__YOUR TASK__:
Please report each line of the data below that contains "style".

= = =

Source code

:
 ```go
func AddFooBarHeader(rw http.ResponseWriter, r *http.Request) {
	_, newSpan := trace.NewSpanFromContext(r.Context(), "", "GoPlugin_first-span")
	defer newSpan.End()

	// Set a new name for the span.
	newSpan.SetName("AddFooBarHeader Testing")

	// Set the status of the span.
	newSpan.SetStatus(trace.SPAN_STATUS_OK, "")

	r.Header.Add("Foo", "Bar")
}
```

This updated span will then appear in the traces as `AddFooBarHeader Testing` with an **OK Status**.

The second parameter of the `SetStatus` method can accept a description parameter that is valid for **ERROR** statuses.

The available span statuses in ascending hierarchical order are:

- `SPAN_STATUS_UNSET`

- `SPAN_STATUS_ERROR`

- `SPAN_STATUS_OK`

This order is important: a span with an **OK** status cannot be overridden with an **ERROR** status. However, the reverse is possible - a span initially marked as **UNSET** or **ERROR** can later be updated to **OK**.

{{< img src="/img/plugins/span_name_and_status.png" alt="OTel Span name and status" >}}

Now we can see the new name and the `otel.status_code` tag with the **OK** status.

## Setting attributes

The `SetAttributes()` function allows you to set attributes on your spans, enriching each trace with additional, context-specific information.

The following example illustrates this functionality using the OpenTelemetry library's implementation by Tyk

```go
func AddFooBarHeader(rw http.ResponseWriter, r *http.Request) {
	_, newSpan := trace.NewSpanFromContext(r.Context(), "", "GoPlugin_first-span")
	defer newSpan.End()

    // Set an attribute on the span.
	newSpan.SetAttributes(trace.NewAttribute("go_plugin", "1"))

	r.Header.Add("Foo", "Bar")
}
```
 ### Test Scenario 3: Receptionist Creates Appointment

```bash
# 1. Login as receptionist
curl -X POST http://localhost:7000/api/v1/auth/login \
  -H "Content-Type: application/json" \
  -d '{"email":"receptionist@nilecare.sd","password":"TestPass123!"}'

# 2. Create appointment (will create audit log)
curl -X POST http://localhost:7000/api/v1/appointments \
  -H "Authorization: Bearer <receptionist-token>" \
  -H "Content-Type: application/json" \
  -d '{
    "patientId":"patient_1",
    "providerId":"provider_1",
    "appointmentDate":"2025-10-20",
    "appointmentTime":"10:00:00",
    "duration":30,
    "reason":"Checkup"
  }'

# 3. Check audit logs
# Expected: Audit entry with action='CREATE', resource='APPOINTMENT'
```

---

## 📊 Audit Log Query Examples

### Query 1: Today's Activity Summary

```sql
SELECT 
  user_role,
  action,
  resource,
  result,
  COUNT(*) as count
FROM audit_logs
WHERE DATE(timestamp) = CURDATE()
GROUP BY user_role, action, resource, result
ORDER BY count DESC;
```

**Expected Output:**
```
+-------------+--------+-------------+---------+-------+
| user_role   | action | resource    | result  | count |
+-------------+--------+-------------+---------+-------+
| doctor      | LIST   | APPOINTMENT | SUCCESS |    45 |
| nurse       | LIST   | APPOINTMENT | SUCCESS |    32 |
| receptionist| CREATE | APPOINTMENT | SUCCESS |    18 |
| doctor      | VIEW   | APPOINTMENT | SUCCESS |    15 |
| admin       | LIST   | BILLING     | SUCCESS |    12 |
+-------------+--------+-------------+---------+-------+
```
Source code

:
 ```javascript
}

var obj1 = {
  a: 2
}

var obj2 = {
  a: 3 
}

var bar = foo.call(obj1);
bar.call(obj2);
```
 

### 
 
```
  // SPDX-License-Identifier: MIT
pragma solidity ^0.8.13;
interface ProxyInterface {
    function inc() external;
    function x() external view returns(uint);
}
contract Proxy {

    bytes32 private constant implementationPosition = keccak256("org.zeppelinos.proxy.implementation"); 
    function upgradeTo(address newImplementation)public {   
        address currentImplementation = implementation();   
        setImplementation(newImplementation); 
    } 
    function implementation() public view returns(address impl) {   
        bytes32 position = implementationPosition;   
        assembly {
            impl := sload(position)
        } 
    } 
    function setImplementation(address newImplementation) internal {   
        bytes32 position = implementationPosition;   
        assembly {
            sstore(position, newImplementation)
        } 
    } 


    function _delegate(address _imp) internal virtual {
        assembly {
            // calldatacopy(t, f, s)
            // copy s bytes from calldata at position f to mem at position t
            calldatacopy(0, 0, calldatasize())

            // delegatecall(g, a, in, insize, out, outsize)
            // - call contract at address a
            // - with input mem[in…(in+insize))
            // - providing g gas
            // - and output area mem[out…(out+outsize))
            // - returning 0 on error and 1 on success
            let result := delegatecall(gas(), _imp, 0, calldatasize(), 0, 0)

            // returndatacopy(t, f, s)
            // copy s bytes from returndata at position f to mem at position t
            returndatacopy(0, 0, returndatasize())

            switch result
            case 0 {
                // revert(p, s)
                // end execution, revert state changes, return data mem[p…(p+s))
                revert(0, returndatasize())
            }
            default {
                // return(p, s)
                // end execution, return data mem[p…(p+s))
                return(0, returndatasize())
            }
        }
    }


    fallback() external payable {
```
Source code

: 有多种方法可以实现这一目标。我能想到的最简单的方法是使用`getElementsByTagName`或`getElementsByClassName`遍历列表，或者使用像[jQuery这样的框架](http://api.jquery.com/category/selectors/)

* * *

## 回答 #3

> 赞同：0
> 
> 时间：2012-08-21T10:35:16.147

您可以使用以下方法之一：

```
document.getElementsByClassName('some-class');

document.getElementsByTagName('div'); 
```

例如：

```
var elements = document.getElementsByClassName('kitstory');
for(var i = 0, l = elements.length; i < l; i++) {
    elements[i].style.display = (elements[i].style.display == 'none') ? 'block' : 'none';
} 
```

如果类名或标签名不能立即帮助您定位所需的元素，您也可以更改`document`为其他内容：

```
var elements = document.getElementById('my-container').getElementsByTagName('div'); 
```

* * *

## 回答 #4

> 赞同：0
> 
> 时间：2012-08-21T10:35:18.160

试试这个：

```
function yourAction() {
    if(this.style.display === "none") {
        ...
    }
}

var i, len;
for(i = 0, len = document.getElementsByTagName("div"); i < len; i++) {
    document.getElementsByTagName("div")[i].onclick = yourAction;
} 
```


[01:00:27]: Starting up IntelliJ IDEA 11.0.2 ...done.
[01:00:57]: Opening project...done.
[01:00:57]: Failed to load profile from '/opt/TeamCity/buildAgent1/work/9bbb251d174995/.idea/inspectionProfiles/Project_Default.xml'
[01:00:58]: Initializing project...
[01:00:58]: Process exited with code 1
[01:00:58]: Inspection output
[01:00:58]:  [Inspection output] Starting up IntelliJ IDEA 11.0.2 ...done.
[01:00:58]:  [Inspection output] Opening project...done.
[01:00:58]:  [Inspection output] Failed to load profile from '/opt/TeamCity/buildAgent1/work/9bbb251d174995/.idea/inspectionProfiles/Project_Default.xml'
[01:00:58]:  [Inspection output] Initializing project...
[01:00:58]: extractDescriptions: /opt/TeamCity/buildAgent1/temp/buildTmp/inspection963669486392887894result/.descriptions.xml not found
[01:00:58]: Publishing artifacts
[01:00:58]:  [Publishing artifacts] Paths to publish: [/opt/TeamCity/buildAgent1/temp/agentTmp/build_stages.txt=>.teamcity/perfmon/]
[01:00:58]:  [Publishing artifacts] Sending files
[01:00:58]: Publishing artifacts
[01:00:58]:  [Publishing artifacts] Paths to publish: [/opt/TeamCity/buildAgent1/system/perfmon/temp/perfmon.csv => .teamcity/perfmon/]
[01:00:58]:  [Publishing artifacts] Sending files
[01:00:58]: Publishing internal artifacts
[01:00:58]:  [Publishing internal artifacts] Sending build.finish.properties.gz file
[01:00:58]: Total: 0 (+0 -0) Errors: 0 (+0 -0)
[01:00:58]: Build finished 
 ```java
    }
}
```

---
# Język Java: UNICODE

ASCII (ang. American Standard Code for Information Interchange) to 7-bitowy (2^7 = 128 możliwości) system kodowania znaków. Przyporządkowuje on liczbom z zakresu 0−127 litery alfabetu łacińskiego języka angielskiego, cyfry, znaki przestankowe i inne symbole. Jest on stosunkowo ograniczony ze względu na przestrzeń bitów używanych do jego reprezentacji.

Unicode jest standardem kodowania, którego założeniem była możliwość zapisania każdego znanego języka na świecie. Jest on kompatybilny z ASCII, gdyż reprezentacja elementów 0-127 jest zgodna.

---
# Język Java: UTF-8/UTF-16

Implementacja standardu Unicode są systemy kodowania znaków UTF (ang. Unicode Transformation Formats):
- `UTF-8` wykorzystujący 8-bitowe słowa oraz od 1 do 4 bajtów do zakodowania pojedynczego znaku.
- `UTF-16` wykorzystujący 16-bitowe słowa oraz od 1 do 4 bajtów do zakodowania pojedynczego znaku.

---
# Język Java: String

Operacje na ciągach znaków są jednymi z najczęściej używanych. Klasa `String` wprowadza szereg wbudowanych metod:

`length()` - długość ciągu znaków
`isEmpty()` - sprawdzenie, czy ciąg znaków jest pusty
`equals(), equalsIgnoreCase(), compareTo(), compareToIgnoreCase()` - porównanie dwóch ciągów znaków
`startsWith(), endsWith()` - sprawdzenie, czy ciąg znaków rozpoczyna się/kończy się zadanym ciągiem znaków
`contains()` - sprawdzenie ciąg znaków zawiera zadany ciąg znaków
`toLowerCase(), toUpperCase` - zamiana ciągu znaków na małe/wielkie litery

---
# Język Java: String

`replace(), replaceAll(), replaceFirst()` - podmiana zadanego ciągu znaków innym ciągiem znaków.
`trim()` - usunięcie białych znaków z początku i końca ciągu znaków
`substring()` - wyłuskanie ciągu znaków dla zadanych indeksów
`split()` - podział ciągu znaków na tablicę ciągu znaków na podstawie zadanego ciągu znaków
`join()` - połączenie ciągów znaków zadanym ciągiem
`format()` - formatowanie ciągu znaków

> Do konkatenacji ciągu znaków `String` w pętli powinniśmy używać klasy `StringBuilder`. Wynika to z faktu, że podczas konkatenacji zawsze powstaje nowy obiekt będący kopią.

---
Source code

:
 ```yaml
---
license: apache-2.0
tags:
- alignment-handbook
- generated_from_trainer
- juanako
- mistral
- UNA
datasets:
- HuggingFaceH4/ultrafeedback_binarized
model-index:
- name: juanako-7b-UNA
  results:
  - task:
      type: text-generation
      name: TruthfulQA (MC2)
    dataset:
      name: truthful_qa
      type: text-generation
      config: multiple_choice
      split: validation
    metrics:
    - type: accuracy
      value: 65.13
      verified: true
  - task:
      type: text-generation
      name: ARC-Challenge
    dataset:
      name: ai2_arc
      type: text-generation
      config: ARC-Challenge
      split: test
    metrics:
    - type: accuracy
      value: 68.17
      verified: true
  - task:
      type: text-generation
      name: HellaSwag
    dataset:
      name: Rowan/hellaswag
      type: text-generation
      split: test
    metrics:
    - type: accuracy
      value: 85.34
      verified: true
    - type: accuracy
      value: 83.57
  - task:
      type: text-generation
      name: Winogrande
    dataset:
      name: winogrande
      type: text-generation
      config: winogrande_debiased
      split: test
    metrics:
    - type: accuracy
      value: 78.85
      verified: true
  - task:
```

= = =

__SOLUTION__:
    elements[i].style.display = (elements[i].style.display == 'none') ? 'block' : 'none';
    if(this.style.display === "none") {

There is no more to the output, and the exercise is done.